→ EXCERPT:
--- START ---
Arts in Action Anti-Bullying Procedures and Best Practices Policy
Arts in Action (AIA) is committed to each student’s success in learning within a caring, responsive, and safe environment that is free from discrimination, violence, and bullying. AIA works to ensure that all students have the opportunity and support to develop into their fullest potential and share a personal, meaningful bond with the people in the school community. See the bottom of this webpage for the electronic bullying report form. The form can also be accessed in the main office, counseling offices, and in the classrooms.
If you would like general information on the California Department of Education Anti-Bullying Resources, please see here:
AB 2291 School Safety: Anti-Bullying
Arts in Action Community Charter Schools (AIA) believes that all students have a right to a safe and healthy school environment, and will not tolerate behavior that infringes on the safety of any student. At StopBullying.gov, you will find information about the types of bullying, how it affects you and our community, and helpful resources for learning more about how we can maintain a safe and healthy school environment together. These definitions can also be found in the Arts in Action Bullying Procedures and Best Practices document.
AIA prohibits retaliatory behavior against any complainant of a participant in the complaint process. Please contact school leadership or school counselors to report bullying. Bully Report forms are also available in both the Elementary and Middle School Sites and accessible to parents, staff, and students to report bullying.
Any reports of bullying will be immediately addressed and an appropriate resolution reached to ensure the health and safety of all students.
If the complainant student or parent/guardian of the student feels that an appropriate resolution of the investigation or complaint has not been reached, the student or parent/guardian should contact school leadership. If this fails to bring about a resolution, the complainant may complete a written complaint form detailing the incident and what needs to be done to bring a resolution to the concern. Tis will be submitted to the Uniform Complaint Officer for follow up investigation under the Uniform Complaint Procedures (BP/AR 1312.3). For more information on the Uniform Complaint Procedures, please contact the main office or Maria Ramirez, Director of Human Resources and Uniform Complaint Procedure Liaison, at [email protected] or ph: 213-453-6030.
AB 2291 requires the California Department of Education (“CDE”) to develop and post on its Internet Web site an online training module to assist all school staff, school administrators, parents, pupils, and community members in increasing their knowledge of the dynamics of bullying and cyberbullying. The online training module shall include, but is not limited to, identifying an act of bullying or cyberbullying, and implementing strategies to address bullying and cyberbullying. CDE is also required to post on its website, and annually update a list of available online training modules relating to bullying or bullying prevention. Schools are required to annually make available the CDE online training module to certificated school site staff and all other school site staff that have regular interaction with students or provide comparable training in-house. The California Department of Education Online Bullying Training Module and Bullying presentation is mandated by Assembly Bill 1993 and California Education Code Section 32283.5. The Online Bullying Training module and Bullying module will assist all school staff, school administrators, parents, pupils, and community members in increasing their knowledge of the dynamics of bullying. The Online Bullying Training module presentation and Bullying module identify acts of bullying, and suggest strategies to address bullying.
--- END ---
→ EXERCISE SET:
(1) Reproduce everything in the anti-bullying policy from "AIA prohibits retaliatory" down to "of all students." word for word.
(2) According to the anti-bullying policy, which groups is the California Department of Education's online training module meant to help increase their knowledge of the dynamics of bullying and cyberbullying?

→ RECORD EXTRACTS:
--- START ---
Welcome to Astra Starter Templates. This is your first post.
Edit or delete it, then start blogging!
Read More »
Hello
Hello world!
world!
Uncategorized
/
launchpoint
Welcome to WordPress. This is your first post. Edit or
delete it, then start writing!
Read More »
--- END ---
→ PROBLEM SOLUTIONS:
(1)
AIA prohibits retaliatory behavior against any complainant of a participant in the complaint process. Please contact school leadership or school counselors to report bullying. Bully Report forms are also available in both the Elementary and Middle School Sites and accessible to parents, staff, and students to report bullying.
Any reports of bullying will be immediately addressed and an appropriate resolution reached to ensure the health and safety of all students.

(2)
- School staff
- School administrators
- Parents
- Pupils
- Community members